→ Given entries
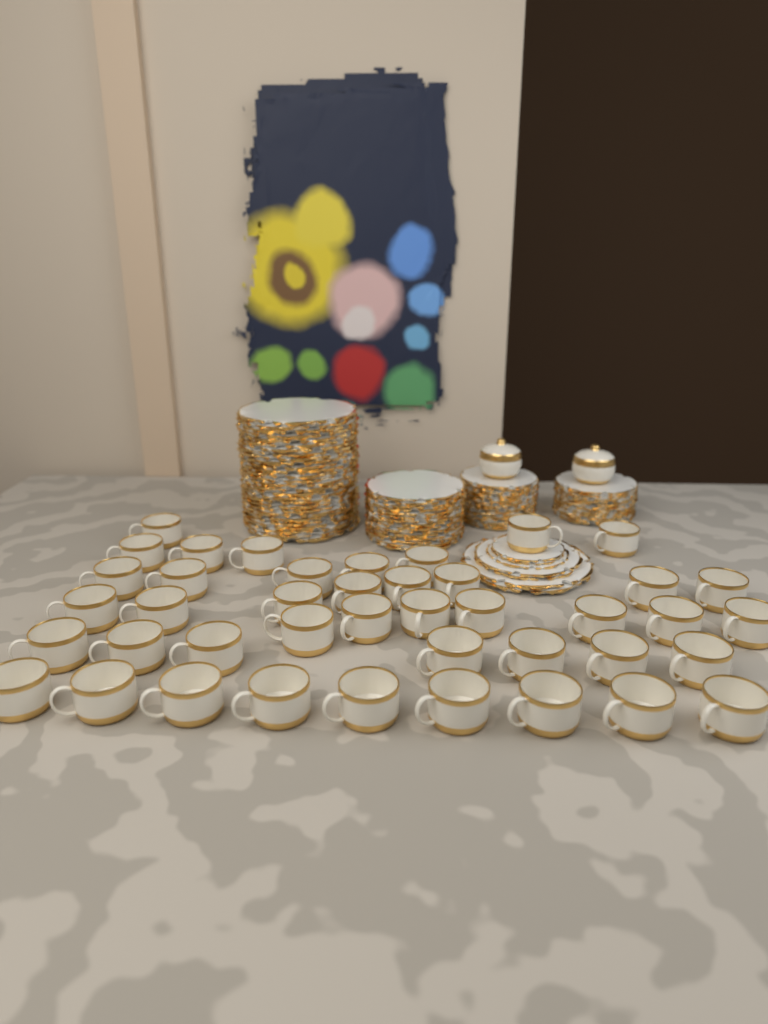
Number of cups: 42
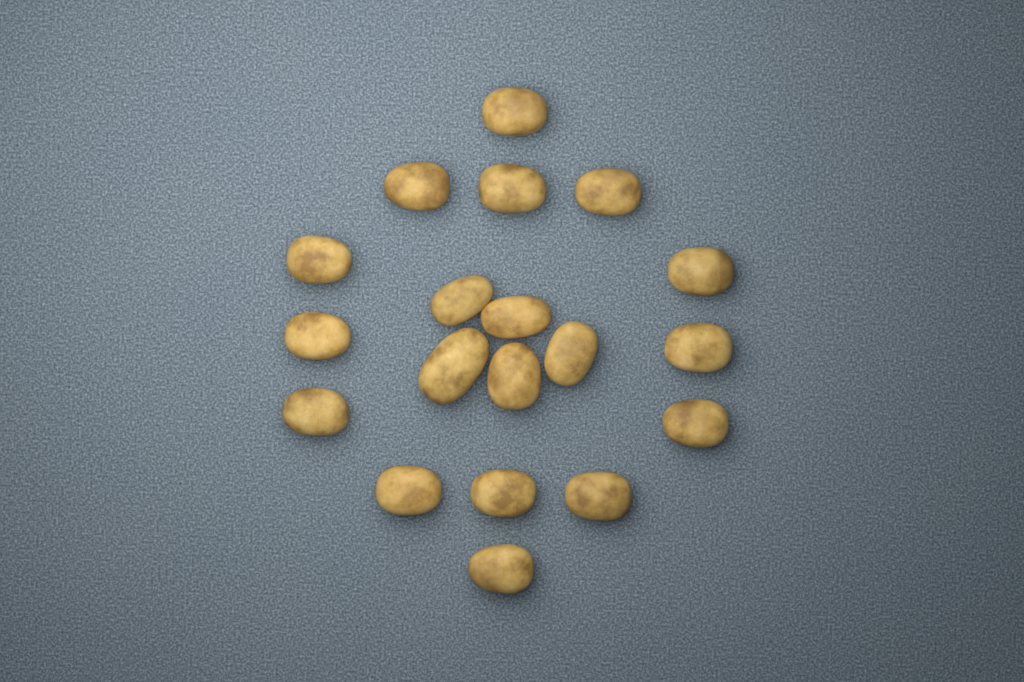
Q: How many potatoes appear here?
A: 19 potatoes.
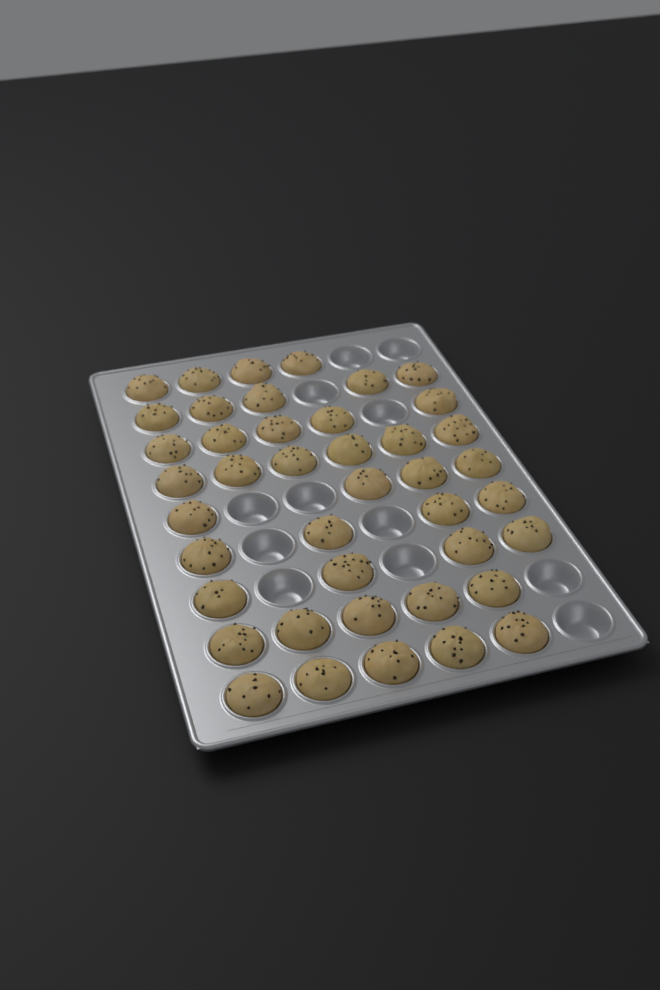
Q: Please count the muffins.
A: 42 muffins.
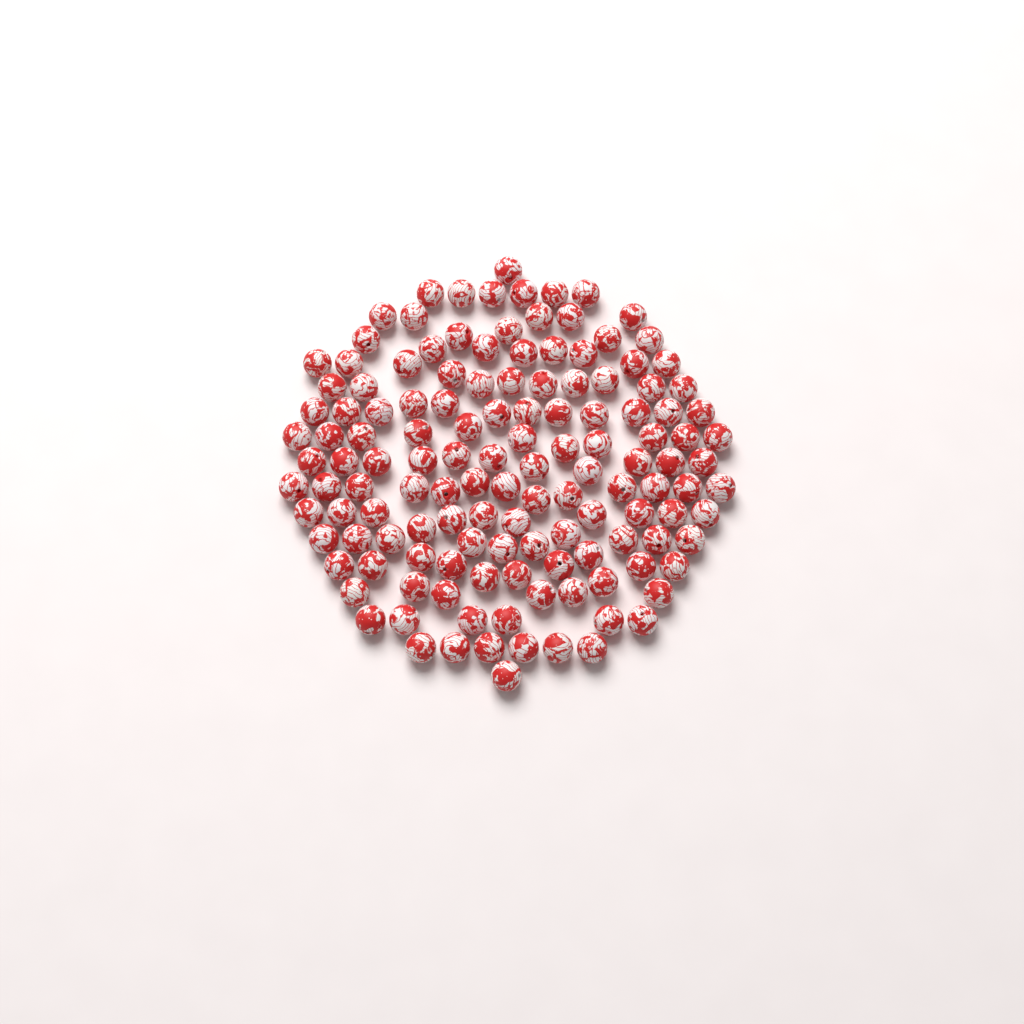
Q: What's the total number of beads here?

→ Work instructions
Please render the records above as a JSON list of strings, one string per line, with blank lines and the pictures left out.

→ Exercise solution
[
  "Number of cups: 42",
  "Q: How many potatoes appear here?",
  "A: 19 potatoes.",
  "Q: Please count the muffins.",
  "A: 42 muffins.",
  "Q: What's the total number of beads here?"
]